Volkswagen comenzó a explorar oportunidades en el sector de defensa en Alemania, en medio de la necesidad de redefinir el futuro de su planta en Osnabrück, afectada por la caída en la producción de modelos civiles. La empresa confirmó contactos con compañías del ámbito militar como posible alternativa para mantener la actividad y el empleo en la instalación, que cuenta con unos 2.300 trabajadores.

El CEO Oliver Blume señaló que esta vía podría ser una solución, en un contexto europeo donde el gasto en defensa está creciendo y abre nuevas oportunidades industriales. Sin embargo, Volkswagen aclaró que no planea fabricar armas directamente.

Versiones difundidas por medios internacionales vinculan a la empresa con Rafael Advanced Defense Systems, desarrolladora del sistema Iron Dome. Aun así, no existe confirmación de acuerdos concretos.

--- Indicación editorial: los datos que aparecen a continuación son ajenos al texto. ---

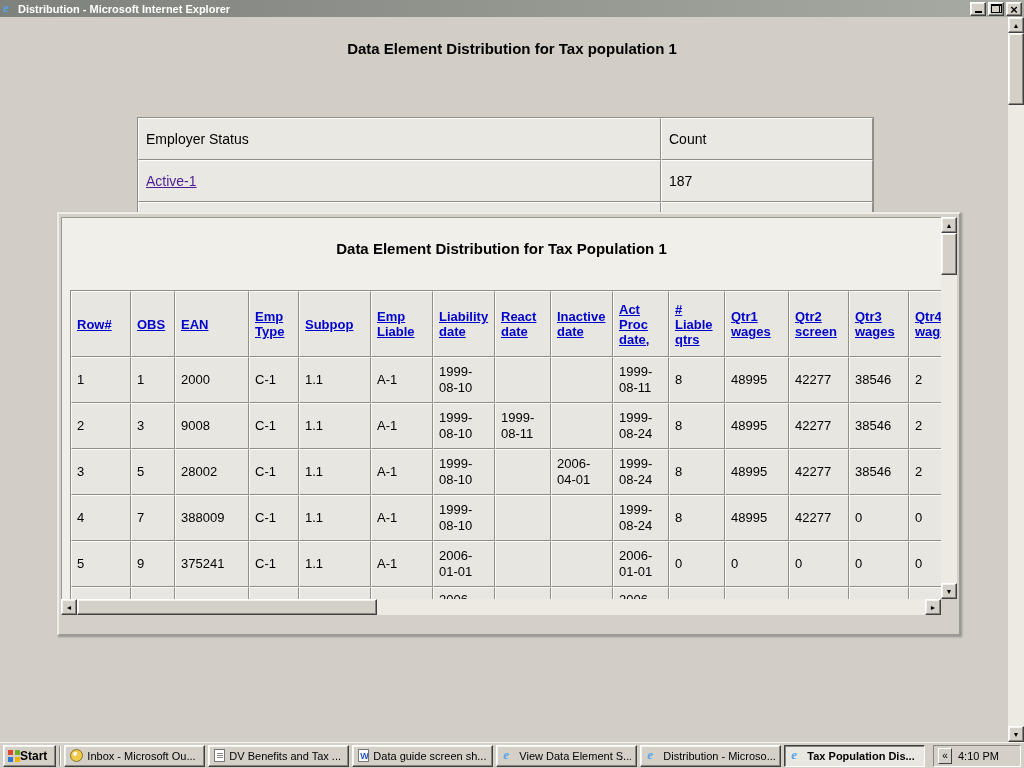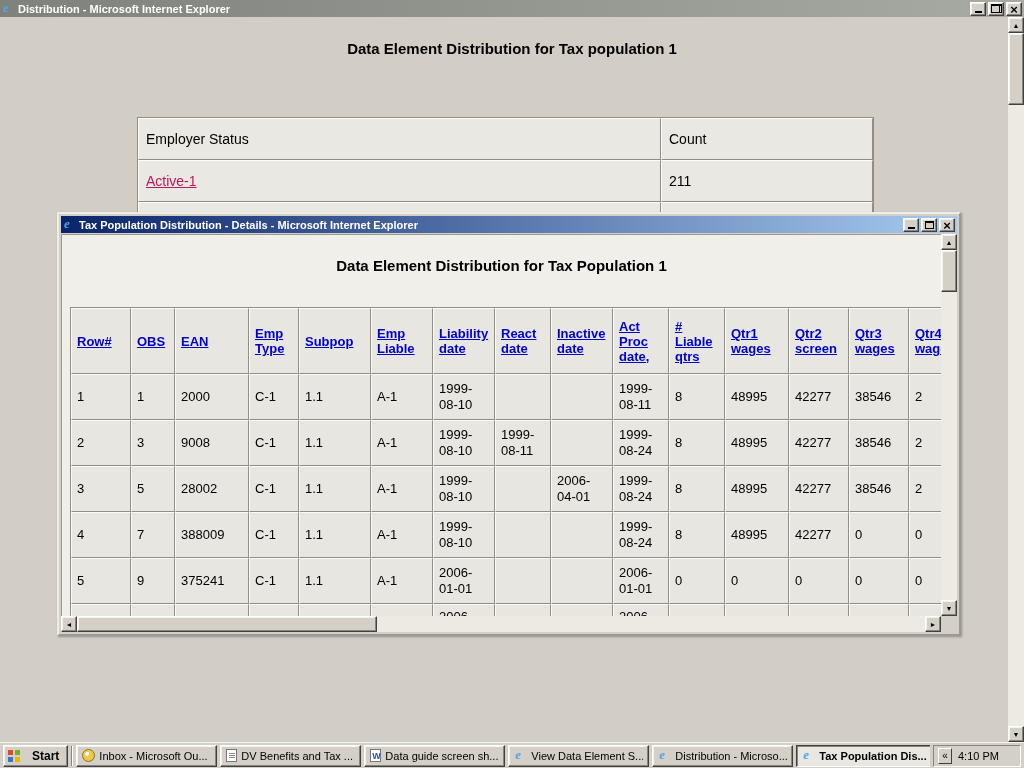--- a/index.html
+++ b/index.html
@@ -1,19 +1,19 @@
 <!DOCTYPE html>
 <html><head>
 <meta charset="utf-8">
 <style>
   html,body{margin:0;padding:0;}
   body{width:1024px;height:768px;overflow:hidden;position:relative;
        font-family:"Liberation Sans","DejaVu Sans",sans-serif;background:#d2cec6;}
   *{box-sizing:border-box;}
-  a{color:#be185d;}
+  a{color:#4c1d95;}
 
   
   .main-window{position:absolute;left:0;top:0;width:1024px;height:742px;background:#d2cec6;}
   .titlebar{height:17px;display:flex;align-items:center;gap:3px;padding:1px 2px;}
   .titlebar.inactive{background:linear-gradient(90deg,#7e827c,#a8aba3);}
   .titlebar.active{background:linear-gradient(90deg,#0a246a,#a6caf0);}
   .title-text{flex:1;color:#fff;font-size:11px;font-weight:bold;white-space:nowrap;overflow:hidden;}
   .win-btns{display:flex;gap:2px;}
   .wbtn{width:16px;height:14px;background:#d4d0c8;border:1px solid;border-color:#fff #404040 #404040 #fff;
         box-shadow:inset -1px -1px 0 #87857e,inset 1px 1px 0 #f4f2ec;
@@ -69,21 +69,21 @@
   .main-vscroll .sthumb{left:0;top:0;width:16px;height:72px;}
   .child-vscroll{right:0;top:0;height:382px;}
   .child-vscroll .sthumb{left:0;top:0;width:16px;height:42px;}
   .child-hscroll{left:0;bottom:0;width:880px;}
   .child-hscroll .sthumb{top:0;left:0;height:16px;width:300px;}
   .corner{position:absolute;right:0;bottom:0;width:16px;height:16px;background:#d4d0c8;}
 
   
   .taskbar{position:absolute;left:0;bottom:0;width:1024px;height:26px;background:#d4d0c8;
            border-top:1px solid #f5f3ee;display:flex;align-items:center;padding:0 3px;gap:3px;}
-  .start-btn{height:22px;padding:0 8px 0 4px;display:flex;align-items:center;gap:12px;background:#d4d0c8;
+  .start-btn{height:22px;padding:0 8px 0 4px;display:flex;align-items:center;gap:0;background:#d4d0c8;
              border:1px solid;border-color:#fff #404040 #404040 #fff;
              box-shadow:inset -1px -1px 0 #87857e,inset 1px 1px 0 #f4f2ec;font-weight:bold;font-size:12px;}
   .tb-sep{width:2px;height:20px;border-left:1px solid #87857e;border-right:1px solid #fff;}
   #task-buttons{display:flex;gap:3px;flex:1;overflow:hidden;}
   .task-btn{width:141px;flex:none;height:22px;display:flex;align-items:center;gap:4px;padding:0 5px;background:#d4d0c8;
             border:1px solid;border-color:#fff #404040 #404040 #fff;
             box-shadow:inset -1px -1px 0 #87857e,inset 1px 1px 0 #f4f2ec;font-size:11px;}
   .task-btn.active{border-color:#404040 #fff #fff #404040;box-shadow:inset 1px 1px 0 #87857e;background:#e9e7e1;font-weight:bold;}
   .task-label{white-space:nowrap;overflow:hidden;text-overflow:clip;}
   .tray{height:22px;min-width:88px;display:flex;align-items:center;gap:6px;padding:0 8px 0 4px;
@@ -134,54 +134,39 @@
         <col style="width:523px">
         <col style="width:212px">
       </colgroup>
     <tbody>
         <tr>
       <th>Employer Status</th>
       <th>Count</th>
     </tr>
     <tr>
       <td><a href="#">Active-1</a></td>
-      <td>211</td>
+      <td>187</td>
     </tr>
     <tr>
       <td><a href="#">Active-2</a></td>
       <td>188</td>
     </tr>
   </tbody>
     </table>
 
   <div class="scroll vscroll main-vscroll">
     <span class="sbtn ar-up"></span>
     <span class="strack">
         <span class="sthumb"></span>
       </span>
     <span class="sbtn ar-dn"></span>
   </div>
 </div>
 
 <div class="child-window">
-  <div class="titlebar active">
-    <span class="tico icon-ie"></span>
-    <span class="title-text">Tax Population Distribution - Details - Microsoft Internet Explorer</span>
-    <span class="win-btns">
-      <span class="wbtn">
-          <span class="g-min"></span>
-        </span>
-      <span class="wbtn c">
-          <span class="g-max"></span>
-        </span>
-      <span class="wbtn c">
-          <span class="g-close"></span>
-        </span>
-    </span>
-  </div>
 
   <div class="child-body">
     <div class="child-viewport">
       <div class="page-heading" style="top:22px;">Data Element Distribution for Tax Population 1</div>
 
       <table class="detail-table">
         <colgroup>
           <col style="width:60px">
             <col style="width:44px">
             <col style="width:74px">

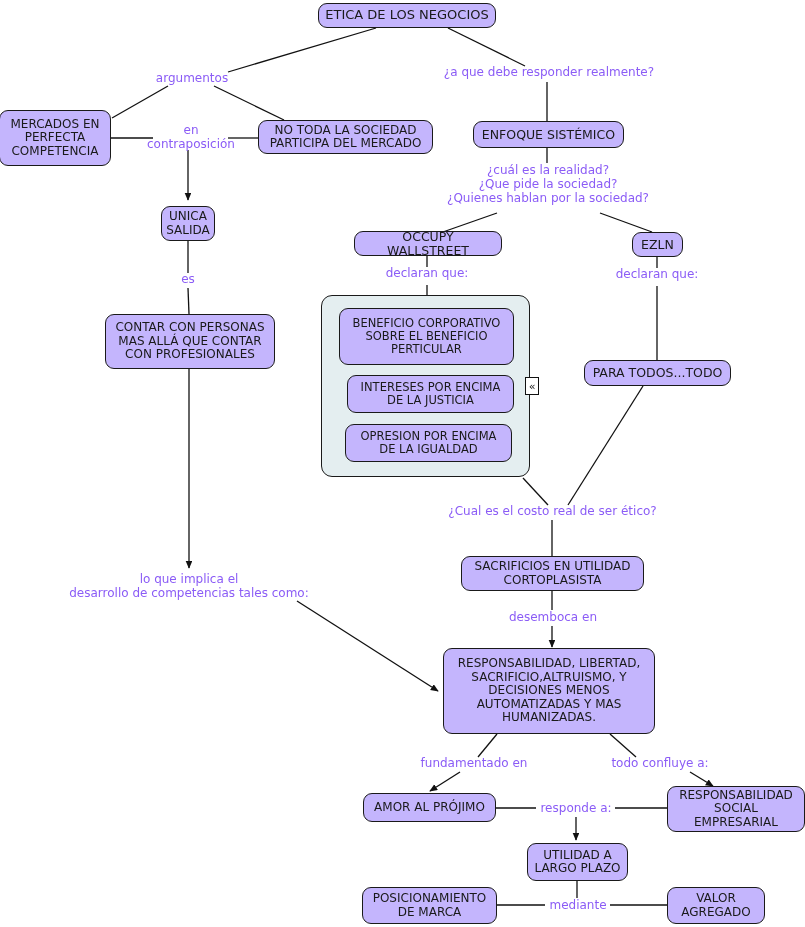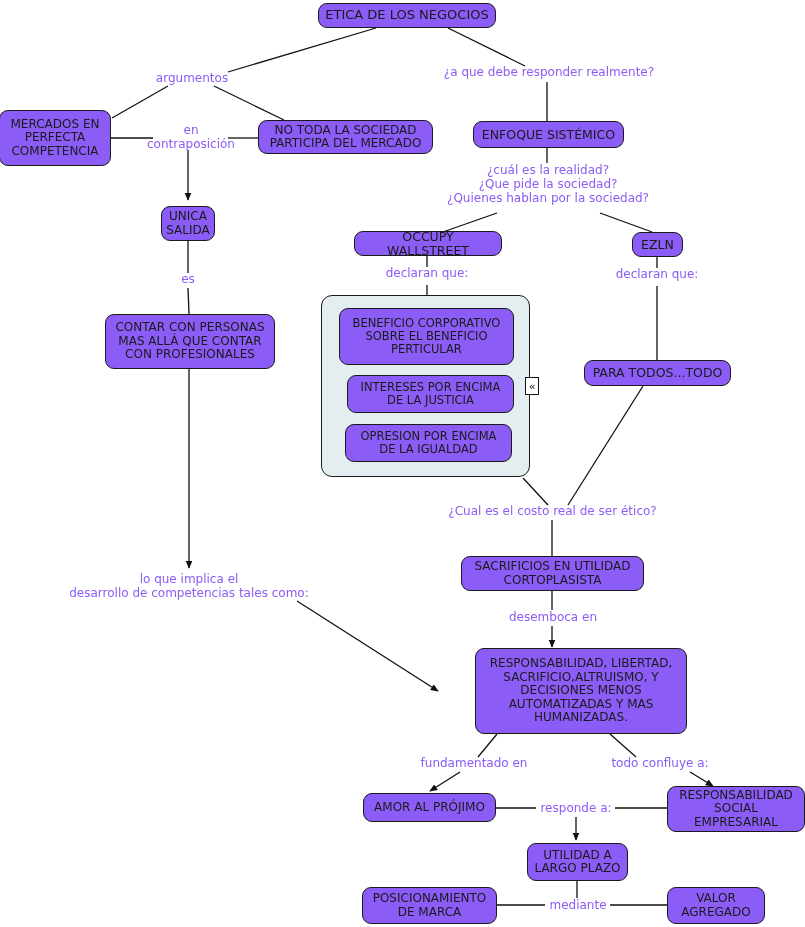--- a/index.html
+++ b/index.html
@@ -1,19 +1,19 @@
 <!DOCTYPE html>
 <html><head>
 <meta charset="utf-8">
 <style>
   html,body{margin:0;padding:0;background:#ffffff;}
   #canvas{position:relative;width:805px;height:927px;background:#ffffff;
           font-family:"DejaVu Sans",sans-serif;overflow:hidden;}
   svg#links{position:absolute;left:0;top:0;width:805px;height:927px;pointer-events:none;}
-  .node{position:absolute;box-sizing:border-box;background:#8b5cf6;border:1.4px solid #1a1a1a;
+  .node{position:absolute;box-sizing:border-box;background:#c4b5fd;border:1.4px solid #1a1a1a;
         border-radius:9px;display:flex;align-items:center;justify-content:center;text-align:center;
         color:#1a1a1a;line-height:1.12;padding:3px 6px;}
   .node span{display:block;white-space:pre-line;}
   .group-node{position:absolute;box-sizing:border-box;background:#e4eef0;border:1.4px solid #1a1a1a;
         border-radius:11px;}
   .link-label{position:absolute;color:#8b5cf6;text-align:center;line-height:1.18;white-space:pre-line;
         background:transparent;}
   .collapse-btn{position:absolute;box-sizing:border-box;width:14px;height:18px;background:#ffffff;
         border:1.3px solid #111;display:flex;align-items:center;justify-content:center;
         font-size:11px;line-height:1;color:#111;}
@@ -155,21 +155,21 @@
 
   <div class="node" style="left:584px;top:360px;width:147px;height:26px;font-size:12.5px;">
     <span>PARA TODOS...TODO</span>
   </div>
 
   <div class="node" style="left:461px;top:556px;width:183px;height:35px;font-size:12px;">
     <span>SACRIFICIOS EN UTILIDAD
 CORTOPLASISTA</span>
   </div>
 
-  <div class="node" style="left:443px;top:648px;width:212px;height:86px;font-size:12px;margin-left:32px;">
+  <div class="node" style="left:443px;top:648px;width:212px;height:86px;font-size:12px;">
     <span>RESPONSABILIDAD, LIBERTAD,
 SACRIFICIO,ALTRUISMO, Y
 DECISIONES MENOS
 AUTOMATIZADAS Y MAS
 HUMANIZADAS.</span>
   </div>
 
   <div class="node" style="left:363px;top:793px;width:133px;height:29px;font-size:12px;">
     <span>AMOR AL PRÓJIMO</span>
   </div>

Más que un cambio total hacia la industria militar, la compañía evaluaría integrarse en la cadena de valor del sector mediante la producción de componentes, vehículos o sistemas de soporte. El caso refleja una tendencia más amplia en Europa: la convergencia entre la industria civil y la defensa como respuesta a los cambios geopolíticos y económicos actuales.